Hispanic May Be A Race On 2020 Census Despite Critics

Hispanic May Be A Race On 2020 Census
In this photo taken Sunday Sept. 18, 2011, people watch a musical performance at the Fiesta del Pueblo festival in Raleigh, N.C. According to the 2010 population census, even though the population with Mexican roots is still the largest Hispanic community in the state, people from Central America, the Caribbean and South America have seen their members largely increase in the last decade. (AP Photo/Jim R. Bounds)
In this photo taken Sunday Sept. 18, 2011, people watch a musical performance at the Fiesta del Pueblo festival in Raleigh, N.C. According to the 2010 population census, even though the population with Mexican roots is still the largest Hispanic community in the state, people from Central America, the Caribbean and South America have seen their members largely increase in the last decade. (AP Photo/Jim R. Bounds)

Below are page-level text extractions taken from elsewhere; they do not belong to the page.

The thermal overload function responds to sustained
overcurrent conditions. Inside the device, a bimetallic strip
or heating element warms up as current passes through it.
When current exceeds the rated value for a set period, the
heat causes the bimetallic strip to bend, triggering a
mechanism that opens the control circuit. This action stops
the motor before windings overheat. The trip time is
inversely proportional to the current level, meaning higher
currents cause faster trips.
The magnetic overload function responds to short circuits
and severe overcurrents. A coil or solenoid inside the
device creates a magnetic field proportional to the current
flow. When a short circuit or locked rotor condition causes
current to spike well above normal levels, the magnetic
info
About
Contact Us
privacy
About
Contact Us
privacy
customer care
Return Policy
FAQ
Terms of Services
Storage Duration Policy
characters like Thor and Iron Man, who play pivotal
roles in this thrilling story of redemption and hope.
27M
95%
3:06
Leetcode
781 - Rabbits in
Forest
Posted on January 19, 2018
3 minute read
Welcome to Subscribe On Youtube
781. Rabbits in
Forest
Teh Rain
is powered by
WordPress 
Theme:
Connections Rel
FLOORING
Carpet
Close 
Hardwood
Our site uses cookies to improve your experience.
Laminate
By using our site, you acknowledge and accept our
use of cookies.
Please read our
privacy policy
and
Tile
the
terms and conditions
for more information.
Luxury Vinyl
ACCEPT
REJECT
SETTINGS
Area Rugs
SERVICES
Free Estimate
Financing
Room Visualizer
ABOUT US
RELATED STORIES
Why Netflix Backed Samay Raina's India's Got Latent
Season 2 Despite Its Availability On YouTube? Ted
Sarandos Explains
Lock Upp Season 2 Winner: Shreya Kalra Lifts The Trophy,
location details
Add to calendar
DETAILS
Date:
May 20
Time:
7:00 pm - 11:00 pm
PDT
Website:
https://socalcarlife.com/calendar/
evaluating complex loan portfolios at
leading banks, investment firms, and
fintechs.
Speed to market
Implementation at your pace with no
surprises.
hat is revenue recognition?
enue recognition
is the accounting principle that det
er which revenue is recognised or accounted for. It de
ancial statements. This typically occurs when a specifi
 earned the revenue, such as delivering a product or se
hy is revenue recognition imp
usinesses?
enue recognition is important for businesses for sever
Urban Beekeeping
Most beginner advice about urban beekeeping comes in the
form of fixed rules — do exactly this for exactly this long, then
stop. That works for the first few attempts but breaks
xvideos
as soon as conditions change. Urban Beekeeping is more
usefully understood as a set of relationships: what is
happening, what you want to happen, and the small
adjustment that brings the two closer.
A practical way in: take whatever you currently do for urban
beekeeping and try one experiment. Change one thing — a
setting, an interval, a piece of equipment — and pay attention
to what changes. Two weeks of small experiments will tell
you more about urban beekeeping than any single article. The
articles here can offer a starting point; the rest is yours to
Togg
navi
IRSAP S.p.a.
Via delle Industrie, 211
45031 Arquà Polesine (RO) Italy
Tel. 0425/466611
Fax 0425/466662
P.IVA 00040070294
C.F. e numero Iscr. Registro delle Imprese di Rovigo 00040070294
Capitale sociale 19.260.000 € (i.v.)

In the 1970s, the federal government instituted the word "Hispanic" to get a better handle on a mushrooming demographic group that was multiracial and multiethnic. In spite of criticism, that label stuck.

Now the U.S. Census Bureau is proposing a potentially more controversial change: to collapse two questions on race and ethnicity into one, creating a "Hispanic race" category. Congress won't decide it until 2018, when the wording of the 2020 census is approved. But Latino advocacy groups, scholars and others are criticizing the category as inaccurate, inadequate and ludicrous.